:: ASSIGNED TASK ::
What is needed is a faithful copy of all the records.

[Dataset entries]
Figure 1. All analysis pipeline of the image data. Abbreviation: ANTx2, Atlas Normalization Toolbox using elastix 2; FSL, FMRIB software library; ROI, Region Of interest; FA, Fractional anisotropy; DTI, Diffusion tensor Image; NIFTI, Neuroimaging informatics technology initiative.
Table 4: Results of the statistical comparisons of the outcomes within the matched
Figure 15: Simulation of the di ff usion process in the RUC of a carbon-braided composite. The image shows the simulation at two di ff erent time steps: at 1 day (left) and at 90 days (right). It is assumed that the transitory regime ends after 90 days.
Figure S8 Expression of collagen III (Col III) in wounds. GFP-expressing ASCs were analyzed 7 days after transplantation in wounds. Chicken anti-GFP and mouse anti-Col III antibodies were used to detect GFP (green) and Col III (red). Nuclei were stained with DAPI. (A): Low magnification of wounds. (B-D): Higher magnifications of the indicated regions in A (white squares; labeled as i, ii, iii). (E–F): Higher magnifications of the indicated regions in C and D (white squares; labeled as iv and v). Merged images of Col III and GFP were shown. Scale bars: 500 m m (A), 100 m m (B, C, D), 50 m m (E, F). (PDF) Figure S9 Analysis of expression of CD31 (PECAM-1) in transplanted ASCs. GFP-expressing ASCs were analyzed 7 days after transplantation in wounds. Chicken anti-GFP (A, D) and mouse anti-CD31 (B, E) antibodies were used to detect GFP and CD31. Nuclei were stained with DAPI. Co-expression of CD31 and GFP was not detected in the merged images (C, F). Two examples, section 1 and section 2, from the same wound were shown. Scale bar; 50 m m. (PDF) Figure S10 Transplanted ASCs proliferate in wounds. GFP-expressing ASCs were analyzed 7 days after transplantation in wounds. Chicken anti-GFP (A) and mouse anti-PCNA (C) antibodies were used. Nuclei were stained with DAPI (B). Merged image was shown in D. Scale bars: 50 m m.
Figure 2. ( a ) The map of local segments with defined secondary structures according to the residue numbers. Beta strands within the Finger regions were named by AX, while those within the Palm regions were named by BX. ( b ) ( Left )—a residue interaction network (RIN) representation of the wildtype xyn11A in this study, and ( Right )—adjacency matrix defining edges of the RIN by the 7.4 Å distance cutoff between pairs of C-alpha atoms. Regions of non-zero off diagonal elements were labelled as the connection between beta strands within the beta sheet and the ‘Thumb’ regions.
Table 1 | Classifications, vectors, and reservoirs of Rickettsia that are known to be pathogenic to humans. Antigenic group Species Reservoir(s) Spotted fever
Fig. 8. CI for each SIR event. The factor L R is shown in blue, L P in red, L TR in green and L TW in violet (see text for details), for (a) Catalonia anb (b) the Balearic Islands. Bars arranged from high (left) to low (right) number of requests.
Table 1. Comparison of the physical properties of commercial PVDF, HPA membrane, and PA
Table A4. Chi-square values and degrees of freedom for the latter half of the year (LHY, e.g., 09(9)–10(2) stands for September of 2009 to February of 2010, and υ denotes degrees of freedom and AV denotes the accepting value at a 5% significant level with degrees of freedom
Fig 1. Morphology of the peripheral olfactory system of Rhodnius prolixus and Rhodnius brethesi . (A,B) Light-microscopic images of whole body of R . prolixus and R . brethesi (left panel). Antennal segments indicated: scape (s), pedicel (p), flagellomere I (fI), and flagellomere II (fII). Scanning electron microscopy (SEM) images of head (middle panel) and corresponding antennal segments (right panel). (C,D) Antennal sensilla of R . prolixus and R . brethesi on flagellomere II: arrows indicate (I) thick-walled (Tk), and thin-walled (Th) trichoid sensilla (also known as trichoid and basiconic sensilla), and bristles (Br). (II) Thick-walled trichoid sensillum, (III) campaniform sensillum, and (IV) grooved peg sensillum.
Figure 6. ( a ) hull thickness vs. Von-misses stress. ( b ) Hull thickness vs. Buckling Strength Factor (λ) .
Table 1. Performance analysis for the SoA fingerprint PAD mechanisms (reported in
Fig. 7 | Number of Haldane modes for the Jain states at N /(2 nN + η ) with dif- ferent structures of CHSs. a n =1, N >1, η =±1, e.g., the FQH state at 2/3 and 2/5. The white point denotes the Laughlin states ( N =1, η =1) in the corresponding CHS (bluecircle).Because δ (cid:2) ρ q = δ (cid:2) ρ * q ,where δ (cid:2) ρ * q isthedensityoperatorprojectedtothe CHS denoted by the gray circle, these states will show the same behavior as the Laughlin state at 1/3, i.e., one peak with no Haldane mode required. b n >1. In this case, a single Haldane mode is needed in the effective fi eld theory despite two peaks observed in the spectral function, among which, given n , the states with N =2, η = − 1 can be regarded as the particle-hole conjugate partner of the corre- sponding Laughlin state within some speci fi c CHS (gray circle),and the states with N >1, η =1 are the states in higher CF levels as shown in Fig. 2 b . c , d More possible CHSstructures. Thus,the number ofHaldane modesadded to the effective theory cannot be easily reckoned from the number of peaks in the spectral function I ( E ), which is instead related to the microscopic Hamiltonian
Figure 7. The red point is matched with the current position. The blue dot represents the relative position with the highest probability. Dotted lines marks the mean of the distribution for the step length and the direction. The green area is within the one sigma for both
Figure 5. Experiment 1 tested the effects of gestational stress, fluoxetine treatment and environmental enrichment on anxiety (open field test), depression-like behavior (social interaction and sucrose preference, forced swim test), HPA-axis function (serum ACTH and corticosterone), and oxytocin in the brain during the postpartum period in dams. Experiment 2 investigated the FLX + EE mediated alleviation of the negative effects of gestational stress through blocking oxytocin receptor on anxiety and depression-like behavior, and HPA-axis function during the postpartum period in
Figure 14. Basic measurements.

:: RESPONSE TO THE TASK ::
Figure 1. All analysis pipeline of the image data. Abbreviation: ANTx2, Atlas Normalization Toolbox using elastix 2; FSL, FMRIB software library; ROI, Region Of interest; FA, Fractional anisotropy; DTI, Diffusion tensor Image; NIFTI, Neuroimaging informatics technology initiative.
Table 4: Results of the statistical comparisons of the outcomes within the matched
Figure 15: Simulation of the di ff usion process in the RUC of a carbon-braided composite. The image shows the simulation at two di ff erent time steps: at 1 day (left) and at 90 days (right). It is assumed that the transitory regime ends after 90 days.
Figure S8 Expression of collagen III (Col III) in wounds. GFP-expressing ASCs were analyzed 7 days after transplantation in wounds. Chicken anti-GFP and mouse anti-Col III antibodies were used to detect GFP (green) and Col III (red). Nuclei were stained with DAPI. (A): Low magnification of wounds. (B-D): Higher magnifications of the indicated regions in A (white squares; labeled as i, ii, iii). (E–F): Higher magnifications of the indicated regions in C and D (white squares; labeled as iv and v). Merged images of Col III and GFP were shown. Scale bars: 500 m m (A), 100 m m (B, C, D), 50 m m (E, F). (PDF) Figure S9 Analysis of expression of CD31 (PECAM-1) in transplanted ASCs. GFP-expressing ASCs were analyzed 7 days after transplantation in wounds. Chicken anti-GFP (A, D) and mouse anti-CD31 (B, E) antibodies were used to detect GFP and CD31. Nuclei were stained with DAPI. Co-expression of CD31 and GFP was not detected in the merged images (C, F). Two examples, section 1 and section 2, from the same wound were shown. Scale bar; 50 m m. (PDF) Figure S10 Transplanted ASCs proliferate in wounds. GFP-expressing ASCs were analyzed 7 days after transplantation in wounds. Chicken anti-GFP (A) and mouse anti-PCNA (C) antibodies were used. Nuclei were stained with DAPI (B). Merged image was shown in D. Scale bars: 50 m m.
Figure 2. ( a ) The map of local segments with defined secondary structures according to the residue numbers. Beta strands within the Finger regions were named by AX, while those within the Palm regions were named by BX. ( b ) ( Left )—a residue interaction network (RIN) representation of the wildtype xyn11A in this study, and ( Right )—adjacency matrix defining edges of the RIN by the 7.4 Å distance cutoff between pairs of C-alpha atoms. Regions of non-zero off diagonal elements were labelled as the connection between beta strands within the beta sheet and the ‘Thumb’ regions.
Table 1 | Classifications, vectors, and reservoirs of Rickettsia that are known to be pathogenic to humans. Antigenic group Species Reservoir(s) Spotted fever
Fig. 8. CI for each SIR event. The factor L R is shown in blue, L P in red, L TR in green and L TW in violet (see text for details), for (a) Catalonia anb (b) the Balearic Islands. Bars arranged from high (left) to low (right) number of requests.
Table 1. Comparison of the physical properties of commercial PVDF, HPA membrane, and PA
Table A4. Chi-square values and degrees of freedom for the latter half of the year (LHY, e.g., 09(9)–10(2) stands for September of 2009 to February of 2010, and υ denotes degrees of freedom and AV denotes the accepting value at a 5% significant level with degrees of freedom
Fig 1. Morphology of the peripheral olfactory system of Rhodnius prolixus and Rhodnius brethesi . (A,B) Light-microscopic images of whole body of R . prolixus and R . brethesi (left panel). Antennal segments indicated: scape (s), pedicel (p), flagellomere I (fI), and flagellomere II (fII). Scanning electron microscopy (SEM) images of head (middle panel) and corresponding antennal segments (right panel). (C,D) Antennal sensilla of R . prolixus and R . brethesi on flagellomere II: arrows indicate (I) thick-walled (Tk), and thin-walled (Th) trichoid sensilla (also known as trichoid and basiconic sensilla), and bristles (Br). (II) Thick-walled trichoid sensillum, (III) campaniform sensillum, and (IV) grooved peg sensillum.
Figure 6. ( a ) hull thickness vs. Von-misses stress. ( b ) Hull thickness vs. Buckling Strength Factor (λ) .
Table 1. Performance analysis for the SoA fingerprint PAD mechanisms (reported in
Fig. 7 | Number of Haldane modes for the Jain states at N /(2 nN + η ) with dif- ferent structures of CHSs. a n =1, N >1, η =±1, e.g., the FQH state at 2/3 and 2/5. The white point denotes the Laughlin states ( N =1, η =1) in the corresponding CHS (bluecircle).Because δ (cid:2) ρ q = δ (cid:2) ρ * q ,where δ (cid:2) ρ * q isthedensityoperatorprojectedtothe CHS denoted by the gray circle, these states will show the same behavior as the Laughlin state at 1/3, i.e., one peak with no Haldane mode required. b n >1. In this case, a single Haldane mode is needed in the effective fi eld theory despite two peaks observed in the spectral function, among which, given n , the states with N =2, η = − 1 can be regarded as the particle-hole conjugate partner of the corre- sponding Laughlin state within some speci fi c CHS (gray circle),and the states with N >1, η =1 are the states in higher CF levels as shown in Fig. 2 b . c , d More possible CHSstructures. Thus,the number ofHaldane modesadded to the effective theory cannot be easily reckoned from the number of peaks in the spectral function I ( E ), which is instead related to the microscopic Hamiltonian
Figure 7. The red point is matched with the current position. The blue dot represents the relative position with the highest probability. Dotted lines marks the mean of the distribution for the step length and the direction. The green area is within the one sigma for both
Figure 5. Experiment 1 tested the effects of gestational stress, fluoxetine treatment and environmental enrichment on anxiety (open field test), depression-like behavior (social interaction and sucrose preference, forced swim test), HPA-axis function (serum ACTH and corticosterone), and oxytocin in the brain during the postpartum period in dams. Experiment 2 investigated the FLX + EE mediated alleviation of the negative effects of gestational stress through blocking oxytocin receptor on anxiety and depression-like behavior, and HPA-axis function during the postpartum period in
Figure 14. Basic measurements.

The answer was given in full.